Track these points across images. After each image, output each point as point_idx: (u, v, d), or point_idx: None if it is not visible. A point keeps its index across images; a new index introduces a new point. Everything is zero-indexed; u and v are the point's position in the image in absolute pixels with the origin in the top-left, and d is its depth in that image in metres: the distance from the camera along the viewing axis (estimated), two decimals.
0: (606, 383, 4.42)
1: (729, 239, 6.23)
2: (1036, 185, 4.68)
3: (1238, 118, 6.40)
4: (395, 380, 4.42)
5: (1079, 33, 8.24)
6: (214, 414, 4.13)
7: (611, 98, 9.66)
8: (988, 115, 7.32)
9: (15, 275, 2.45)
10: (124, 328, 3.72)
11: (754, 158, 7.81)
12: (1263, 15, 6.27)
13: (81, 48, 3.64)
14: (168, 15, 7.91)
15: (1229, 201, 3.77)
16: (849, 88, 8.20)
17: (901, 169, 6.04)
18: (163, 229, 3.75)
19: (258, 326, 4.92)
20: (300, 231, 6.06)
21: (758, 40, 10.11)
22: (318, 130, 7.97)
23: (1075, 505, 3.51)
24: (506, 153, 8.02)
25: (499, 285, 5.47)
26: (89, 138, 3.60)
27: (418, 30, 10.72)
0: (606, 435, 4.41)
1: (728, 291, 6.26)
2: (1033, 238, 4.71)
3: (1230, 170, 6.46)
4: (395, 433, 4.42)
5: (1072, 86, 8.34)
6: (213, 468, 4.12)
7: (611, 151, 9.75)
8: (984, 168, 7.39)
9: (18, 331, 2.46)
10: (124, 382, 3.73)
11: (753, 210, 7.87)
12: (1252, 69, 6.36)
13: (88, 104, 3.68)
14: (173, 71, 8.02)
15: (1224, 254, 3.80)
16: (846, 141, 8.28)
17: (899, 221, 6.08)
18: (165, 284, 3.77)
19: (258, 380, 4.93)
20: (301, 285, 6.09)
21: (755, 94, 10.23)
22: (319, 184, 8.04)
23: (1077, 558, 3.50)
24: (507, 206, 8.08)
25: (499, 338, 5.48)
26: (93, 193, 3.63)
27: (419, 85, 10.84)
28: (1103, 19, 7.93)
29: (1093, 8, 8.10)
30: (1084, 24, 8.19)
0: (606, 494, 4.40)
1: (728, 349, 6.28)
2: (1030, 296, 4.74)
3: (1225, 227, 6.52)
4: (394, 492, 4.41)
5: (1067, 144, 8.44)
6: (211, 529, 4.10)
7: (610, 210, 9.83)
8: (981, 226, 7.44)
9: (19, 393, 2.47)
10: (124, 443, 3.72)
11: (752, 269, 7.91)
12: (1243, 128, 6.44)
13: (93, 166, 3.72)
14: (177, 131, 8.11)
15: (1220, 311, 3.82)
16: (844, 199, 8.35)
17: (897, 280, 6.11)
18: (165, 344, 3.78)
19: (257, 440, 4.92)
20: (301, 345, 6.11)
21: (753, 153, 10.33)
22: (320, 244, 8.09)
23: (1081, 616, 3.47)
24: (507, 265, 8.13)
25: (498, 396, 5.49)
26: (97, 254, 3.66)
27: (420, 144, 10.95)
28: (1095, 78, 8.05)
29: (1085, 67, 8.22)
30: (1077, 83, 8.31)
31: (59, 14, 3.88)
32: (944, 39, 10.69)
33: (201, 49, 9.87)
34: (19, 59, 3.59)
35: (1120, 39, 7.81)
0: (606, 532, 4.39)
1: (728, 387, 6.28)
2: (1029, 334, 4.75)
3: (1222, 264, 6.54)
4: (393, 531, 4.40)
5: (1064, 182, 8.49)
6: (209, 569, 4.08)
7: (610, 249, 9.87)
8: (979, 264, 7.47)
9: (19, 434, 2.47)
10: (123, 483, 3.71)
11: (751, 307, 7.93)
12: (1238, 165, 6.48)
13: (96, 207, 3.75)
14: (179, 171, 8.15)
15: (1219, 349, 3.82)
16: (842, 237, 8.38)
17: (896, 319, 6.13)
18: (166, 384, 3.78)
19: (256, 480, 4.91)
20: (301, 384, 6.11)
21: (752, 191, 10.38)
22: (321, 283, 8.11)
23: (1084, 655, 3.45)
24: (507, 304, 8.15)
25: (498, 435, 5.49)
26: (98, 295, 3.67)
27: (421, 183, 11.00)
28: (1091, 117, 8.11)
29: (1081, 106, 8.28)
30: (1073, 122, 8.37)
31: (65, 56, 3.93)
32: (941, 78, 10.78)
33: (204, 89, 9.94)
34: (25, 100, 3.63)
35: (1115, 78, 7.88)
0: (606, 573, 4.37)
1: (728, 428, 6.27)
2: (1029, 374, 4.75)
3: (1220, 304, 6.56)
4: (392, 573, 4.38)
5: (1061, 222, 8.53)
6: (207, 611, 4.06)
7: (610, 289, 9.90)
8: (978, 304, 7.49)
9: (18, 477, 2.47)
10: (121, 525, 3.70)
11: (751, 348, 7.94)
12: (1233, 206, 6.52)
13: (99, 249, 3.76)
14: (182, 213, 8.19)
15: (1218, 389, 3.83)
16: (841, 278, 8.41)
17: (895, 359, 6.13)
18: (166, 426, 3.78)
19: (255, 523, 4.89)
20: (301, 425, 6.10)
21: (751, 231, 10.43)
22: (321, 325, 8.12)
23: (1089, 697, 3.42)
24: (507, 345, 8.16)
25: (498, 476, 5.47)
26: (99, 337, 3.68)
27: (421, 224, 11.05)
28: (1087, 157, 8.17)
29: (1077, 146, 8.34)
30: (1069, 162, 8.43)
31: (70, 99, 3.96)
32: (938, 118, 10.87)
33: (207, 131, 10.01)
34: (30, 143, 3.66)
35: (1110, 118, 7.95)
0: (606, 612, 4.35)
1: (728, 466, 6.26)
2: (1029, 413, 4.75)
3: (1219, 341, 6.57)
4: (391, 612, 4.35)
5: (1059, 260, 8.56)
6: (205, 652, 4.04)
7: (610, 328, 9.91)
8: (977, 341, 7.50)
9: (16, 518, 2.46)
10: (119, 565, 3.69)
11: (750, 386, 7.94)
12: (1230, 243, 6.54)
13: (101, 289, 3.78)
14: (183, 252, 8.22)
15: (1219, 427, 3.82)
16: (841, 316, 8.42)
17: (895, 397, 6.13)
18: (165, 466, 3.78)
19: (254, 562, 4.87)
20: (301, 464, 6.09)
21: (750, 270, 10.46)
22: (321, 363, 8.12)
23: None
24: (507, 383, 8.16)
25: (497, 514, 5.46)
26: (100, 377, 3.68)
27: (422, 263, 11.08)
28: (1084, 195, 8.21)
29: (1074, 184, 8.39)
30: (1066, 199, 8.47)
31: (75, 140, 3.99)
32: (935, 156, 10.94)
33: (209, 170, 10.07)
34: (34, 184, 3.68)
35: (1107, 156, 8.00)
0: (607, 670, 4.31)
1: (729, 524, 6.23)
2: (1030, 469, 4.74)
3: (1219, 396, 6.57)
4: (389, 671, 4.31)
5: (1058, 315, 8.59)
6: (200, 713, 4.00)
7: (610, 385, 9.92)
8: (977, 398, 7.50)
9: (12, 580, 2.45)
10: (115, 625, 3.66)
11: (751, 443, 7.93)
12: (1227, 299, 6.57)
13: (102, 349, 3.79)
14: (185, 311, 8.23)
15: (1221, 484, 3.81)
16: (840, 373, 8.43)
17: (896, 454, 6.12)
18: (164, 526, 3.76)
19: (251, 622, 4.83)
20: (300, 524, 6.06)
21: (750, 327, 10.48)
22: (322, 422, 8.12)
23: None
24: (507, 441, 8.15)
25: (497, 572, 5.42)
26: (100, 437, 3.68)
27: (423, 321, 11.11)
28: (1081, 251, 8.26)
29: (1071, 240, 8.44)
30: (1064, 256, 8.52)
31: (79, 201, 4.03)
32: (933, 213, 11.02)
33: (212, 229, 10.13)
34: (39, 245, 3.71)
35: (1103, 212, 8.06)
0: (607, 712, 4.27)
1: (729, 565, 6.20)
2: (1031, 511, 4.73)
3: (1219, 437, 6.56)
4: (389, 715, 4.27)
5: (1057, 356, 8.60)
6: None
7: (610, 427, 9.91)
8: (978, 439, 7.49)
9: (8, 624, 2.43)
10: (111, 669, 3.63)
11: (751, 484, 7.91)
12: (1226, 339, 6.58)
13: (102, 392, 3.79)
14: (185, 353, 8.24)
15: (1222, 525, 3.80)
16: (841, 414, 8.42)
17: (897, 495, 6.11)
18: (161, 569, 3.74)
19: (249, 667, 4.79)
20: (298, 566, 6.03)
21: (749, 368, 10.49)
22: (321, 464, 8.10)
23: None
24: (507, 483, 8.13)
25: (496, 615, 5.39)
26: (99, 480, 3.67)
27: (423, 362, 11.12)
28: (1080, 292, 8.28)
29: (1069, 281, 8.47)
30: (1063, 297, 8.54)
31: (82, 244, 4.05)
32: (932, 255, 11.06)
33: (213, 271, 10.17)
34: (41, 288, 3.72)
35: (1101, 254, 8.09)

....

The answer is the lines above between the line holding "0: (606, 383, 4.42)" and the line holding "26: (89, 138, 3.60)", inclusive, each written out exactly, and no others.

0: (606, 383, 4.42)
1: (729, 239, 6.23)
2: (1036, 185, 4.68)
3: (1238, 118, 6.40)
4: (395, 380, 4.42)
5: (1079, 33, 8.24)
6: (214, 414, 4.13)
7: (611, 98, 9.66)
8: (988, 115, 7.32)
9: (15, 275, 2.45)
10: (124, 328, 3.72)
11: (754, 158, 7.81)
12: (1263, 15, 6.27)
13: (81, 48, 3.64)
14: (168, 15, 7.91)
15: (1229, 201, 3.77)
16: (849, 88, 8.20)
17: (901, 169, 6.04)
18: (163, 229, 3.75)
19: (258, 326, 4.92)
20: (300, 231, 6.06)
21: (758, 40, 10.11)
22: (318, 130, 7.97)
23: (1075, 505, 3.51)
24: (506, 153, 8.02)
25: (499, 285, 5.47)
26: (89, 138, 3.60)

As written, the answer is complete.